Two US Navy SEALs who went missing during an operation to seize Iranian weapons bound for Yemen’s Houthi rebels have been declared dead after a 10-day search failed to locate them.

The pair were reported lost at sea after boarding the vessel in an operation near on January 11 on the coast of Somalia, the US military’s Central Command said.

That operation saw elite special operations personnel board a dhow carrying missile components made in Iran.

“We regret to announce that after a 10-day exhaustive search, our two missing US Navy SEALs have not been located and their status has been changed to deceased,” Centcom said in a statement on Sunday.

“The search and rescue operation for the two Navy SEALs reported missing during the boarding of an illicit dhow carrying Iranian advanced conventional weapons … concluded and we are now conducting recovery operations,” it added.

A joint operation carried out by the United States, Spain and Japan had searched more than 21,000 square miles of ocean for the missing SEALs, Centcom said.

It described the capture of the missile components as “the first seizure of lethal, Iranian-supplied advanced conventional weapons… to the Houthis since the beginning of Houthi attacks against merchant ships in November 2023”.

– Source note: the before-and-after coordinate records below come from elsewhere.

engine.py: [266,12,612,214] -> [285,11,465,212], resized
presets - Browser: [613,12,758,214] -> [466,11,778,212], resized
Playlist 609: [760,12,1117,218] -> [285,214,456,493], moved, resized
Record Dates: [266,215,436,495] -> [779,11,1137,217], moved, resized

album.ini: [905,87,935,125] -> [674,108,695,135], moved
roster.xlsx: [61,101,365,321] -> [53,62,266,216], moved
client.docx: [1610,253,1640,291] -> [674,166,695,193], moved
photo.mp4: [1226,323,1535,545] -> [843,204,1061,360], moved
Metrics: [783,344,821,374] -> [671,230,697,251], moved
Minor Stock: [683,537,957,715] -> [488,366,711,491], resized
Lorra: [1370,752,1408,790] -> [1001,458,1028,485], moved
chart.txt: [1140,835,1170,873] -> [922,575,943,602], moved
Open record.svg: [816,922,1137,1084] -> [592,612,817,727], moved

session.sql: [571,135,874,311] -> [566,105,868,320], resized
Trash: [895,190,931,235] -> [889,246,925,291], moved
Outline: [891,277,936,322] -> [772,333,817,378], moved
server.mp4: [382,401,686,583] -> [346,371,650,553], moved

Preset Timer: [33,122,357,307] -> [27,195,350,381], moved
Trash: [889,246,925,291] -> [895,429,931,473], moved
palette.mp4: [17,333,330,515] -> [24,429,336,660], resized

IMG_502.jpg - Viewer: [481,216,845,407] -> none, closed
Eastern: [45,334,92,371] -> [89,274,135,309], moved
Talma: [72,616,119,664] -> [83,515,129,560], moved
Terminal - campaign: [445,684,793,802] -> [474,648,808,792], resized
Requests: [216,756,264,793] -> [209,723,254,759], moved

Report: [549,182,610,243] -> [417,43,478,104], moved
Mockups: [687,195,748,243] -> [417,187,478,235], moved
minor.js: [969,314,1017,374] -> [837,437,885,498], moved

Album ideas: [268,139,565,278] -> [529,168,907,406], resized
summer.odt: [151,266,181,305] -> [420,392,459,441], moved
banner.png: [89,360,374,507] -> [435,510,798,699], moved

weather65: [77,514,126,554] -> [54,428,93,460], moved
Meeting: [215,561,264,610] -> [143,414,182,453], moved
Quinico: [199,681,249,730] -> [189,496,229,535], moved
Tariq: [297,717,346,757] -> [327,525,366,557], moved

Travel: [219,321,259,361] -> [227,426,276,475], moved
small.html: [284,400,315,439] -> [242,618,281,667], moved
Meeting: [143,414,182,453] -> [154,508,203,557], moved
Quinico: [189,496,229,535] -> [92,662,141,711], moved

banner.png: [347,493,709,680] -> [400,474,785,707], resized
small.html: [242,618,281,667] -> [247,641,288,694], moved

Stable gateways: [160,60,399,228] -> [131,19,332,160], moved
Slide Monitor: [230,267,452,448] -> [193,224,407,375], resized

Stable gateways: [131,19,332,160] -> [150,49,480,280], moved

That month, the Houthis began targeting ships in the Red Sea they claimed were linked to Israel – attacks they said were in support of Palestinians in Gaza, where Israeli forces are battling Hamas.

The United States and Britain carried out strikes on dozens of rebel targets earlier this month, and American forces have since hit a number of missiles that Washington says were ready to launch and posed a threat to both civilian and military vessels.

The Houthis – who declared American and British interests to be legitimate targets – have yet to be deterred, and have continued to carry out attacks on ships.

Around 12 per cent of global trade normally passes through the Bab al-Mandeb Strait, the Red Sea’s entrance between southwest Yemen and Djibouti, but the rebel attacks have caused much shipping to be diverted around southern Africa instead.